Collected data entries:
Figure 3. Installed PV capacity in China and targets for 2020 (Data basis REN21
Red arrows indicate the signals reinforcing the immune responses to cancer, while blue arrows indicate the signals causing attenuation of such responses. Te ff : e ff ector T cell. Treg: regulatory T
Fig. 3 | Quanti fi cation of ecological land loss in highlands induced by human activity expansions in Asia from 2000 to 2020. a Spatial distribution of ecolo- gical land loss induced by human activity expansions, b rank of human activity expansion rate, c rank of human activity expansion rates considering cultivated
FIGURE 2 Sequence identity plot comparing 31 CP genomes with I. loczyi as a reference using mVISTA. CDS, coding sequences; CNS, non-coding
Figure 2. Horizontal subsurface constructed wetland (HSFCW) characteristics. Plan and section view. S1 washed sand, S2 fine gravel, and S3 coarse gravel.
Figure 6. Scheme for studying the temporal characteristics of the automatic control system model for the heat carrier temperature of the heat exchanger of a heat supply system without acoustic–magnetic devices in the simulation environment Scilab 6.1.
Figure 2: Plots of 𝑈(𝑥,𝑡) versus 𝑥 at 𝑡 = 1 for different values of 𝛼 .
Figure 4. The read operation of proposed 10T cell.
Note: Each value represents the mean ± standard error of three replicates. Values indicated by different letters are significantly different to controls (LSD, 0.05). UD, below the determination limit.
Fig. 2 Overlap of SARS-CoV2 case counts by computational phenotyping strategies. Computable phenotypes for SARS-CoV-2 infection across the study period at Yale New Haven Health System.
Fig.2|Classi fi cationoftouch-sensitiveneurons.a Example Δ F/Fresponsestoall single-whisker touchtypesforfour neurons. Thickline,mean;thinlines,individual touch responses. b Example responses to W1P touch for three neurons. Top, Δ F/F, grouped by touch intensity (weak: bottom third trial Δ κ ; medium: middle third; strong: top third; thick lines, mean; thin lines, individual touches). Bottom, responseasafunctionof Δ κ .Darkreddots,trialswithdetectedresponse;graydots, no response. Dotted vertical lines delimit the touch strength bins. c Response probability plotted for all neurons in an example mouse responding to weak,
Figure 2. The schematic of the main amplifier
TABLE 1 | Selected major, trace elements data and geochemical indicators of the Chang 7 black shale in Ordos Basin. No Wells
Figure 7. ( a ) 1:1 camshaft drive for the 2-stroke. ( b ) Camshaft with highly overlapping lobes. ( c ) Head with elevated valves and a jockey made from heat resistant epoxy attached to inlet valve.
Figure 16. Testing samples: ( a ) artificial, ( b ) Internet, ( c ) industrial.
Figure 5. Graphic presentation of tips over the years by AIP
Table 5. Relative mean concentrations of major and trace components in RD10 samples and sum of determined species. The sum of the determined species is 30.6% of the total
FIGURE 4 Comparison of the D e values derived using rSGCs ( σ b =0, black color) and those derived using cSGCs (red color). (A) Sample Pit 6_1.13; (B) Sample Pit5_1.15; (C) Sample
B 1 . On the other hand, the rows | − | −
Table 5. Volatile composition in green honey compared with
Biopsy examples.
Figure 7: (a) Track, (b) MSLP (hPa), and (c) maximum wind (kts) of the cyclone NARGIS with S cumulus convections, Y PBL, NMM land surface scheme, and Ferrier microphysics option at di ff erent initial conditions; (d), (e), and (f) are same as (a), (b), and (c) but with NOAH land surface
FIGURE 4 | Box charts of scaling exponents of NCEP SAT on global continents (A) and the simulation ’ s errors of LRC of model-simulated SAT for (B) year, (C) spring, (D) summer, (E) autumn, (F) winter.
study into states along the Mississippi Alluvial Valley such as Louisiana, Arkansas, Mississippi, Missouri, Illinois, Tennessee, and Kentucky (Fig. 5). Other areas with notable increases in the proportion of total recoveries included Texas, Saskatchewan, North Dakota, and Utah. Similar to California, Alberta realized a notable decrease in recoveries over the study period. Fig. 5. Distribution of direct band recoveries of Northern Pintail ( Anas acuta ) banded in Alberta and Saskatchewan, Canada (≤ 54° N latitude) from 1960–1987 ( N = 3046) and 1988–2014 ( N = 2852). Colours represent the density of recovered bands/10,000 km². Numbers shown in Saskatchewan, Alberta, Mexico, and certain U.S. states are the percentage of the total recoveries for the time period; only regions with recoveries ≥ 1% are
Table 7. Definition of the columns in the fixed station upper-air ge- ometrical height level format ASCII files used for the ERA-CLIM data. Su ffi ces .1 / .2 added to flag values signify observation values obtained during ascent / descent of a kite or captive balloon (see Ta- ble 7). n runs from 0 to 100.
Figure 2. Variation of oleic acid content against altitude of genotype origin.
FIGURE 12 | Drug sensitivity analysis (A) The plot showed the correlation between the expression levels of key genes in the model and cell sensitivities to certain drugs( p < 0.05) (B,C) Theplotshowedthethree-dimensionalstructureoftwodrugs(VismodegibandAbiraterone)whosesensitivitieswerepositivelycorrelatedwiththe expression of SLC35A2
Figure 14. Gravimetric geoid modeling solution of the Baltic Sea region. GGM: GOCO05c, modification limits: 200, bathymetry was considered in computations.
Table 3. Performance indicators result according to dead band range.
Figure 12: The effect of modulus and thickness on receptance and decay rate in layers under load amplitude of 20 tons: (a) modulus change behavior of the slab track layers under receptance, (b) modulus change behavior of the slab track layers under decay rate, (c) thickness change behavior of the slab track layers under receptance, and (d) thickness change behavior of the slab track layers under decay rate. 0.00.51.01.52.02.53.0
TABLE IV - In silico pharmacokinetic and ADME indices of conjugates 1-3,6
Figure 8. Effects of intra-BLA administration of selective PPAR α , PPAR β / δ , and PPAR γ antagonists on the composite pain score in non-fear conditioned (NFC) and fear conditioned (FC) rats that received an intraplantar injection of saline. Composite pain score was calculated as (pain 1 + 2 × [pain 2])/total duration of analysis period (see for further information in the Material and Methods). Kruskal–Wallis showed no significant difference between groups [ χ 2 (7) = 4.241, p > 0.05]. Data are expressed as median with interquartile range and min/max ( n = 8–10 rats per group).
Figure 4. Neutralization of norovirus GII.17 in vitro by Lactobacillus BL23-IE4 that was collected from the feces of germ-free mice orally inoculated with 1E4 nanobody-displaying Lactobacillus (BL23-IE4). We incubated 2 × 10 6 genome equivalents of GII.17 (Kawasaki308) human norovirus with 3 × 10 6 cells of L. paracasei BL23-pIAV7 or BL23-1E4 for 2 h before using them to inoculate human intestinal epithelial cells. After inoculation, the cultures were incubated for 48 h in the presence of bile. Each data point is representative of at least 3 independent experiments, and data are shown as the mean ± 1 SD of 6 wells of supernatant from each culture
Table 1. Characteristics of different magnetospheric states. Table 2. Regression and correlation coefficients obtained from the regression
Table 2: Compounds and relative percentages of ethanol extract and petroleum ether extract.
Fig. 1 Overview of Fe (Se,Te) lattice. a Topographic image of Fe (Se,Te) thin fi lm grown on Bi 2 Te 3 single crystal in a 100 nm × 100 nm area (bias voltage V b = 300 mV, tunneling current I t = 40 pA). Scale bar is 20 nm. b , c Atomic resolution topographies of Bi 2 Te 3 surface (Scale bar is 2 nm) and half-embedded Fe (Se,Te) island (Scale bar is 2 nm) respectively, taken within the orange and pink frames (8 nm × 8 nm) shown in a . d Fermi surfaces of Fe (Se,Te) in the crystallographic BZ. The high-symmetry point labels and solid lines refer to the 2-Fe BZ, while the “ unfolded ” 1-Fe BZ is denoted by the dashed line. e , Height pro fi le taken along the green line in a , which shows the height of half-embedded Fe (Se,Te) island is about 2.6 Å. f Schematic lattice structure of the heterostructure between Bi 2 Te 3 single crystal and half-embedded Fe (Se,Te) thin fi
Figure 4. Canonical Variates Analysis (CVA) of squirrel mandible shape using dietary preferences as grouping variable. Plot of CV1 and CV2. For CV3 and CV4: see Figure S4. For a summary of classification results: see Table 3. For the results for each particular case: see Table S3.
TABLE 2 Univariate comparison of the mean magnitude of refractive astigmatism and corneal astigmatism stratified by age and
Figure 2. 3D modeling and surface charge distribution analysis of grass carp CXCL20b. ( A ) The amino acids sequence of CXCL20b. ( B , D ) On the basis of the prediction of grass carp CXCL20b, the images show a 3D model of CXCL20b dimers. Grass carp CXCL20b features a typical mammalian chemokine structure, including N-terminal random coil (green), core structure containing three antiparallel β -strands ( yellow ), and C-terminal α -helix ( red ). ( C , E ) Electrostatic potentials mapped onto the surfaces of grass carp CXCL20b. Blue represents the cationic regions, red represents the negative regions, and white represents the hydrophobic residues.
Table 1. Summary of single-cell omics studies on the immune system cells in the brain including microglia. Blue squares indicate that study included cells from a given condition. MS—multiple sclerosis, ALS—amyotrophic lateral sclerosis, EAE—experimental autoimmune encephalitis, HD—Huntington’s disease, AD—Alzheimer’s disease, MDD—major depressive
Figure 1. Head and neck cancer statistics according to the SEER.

**What the task requires**
How many of the lines in the data above carry the word "different"? Say the number and nothing else.

**Output**
3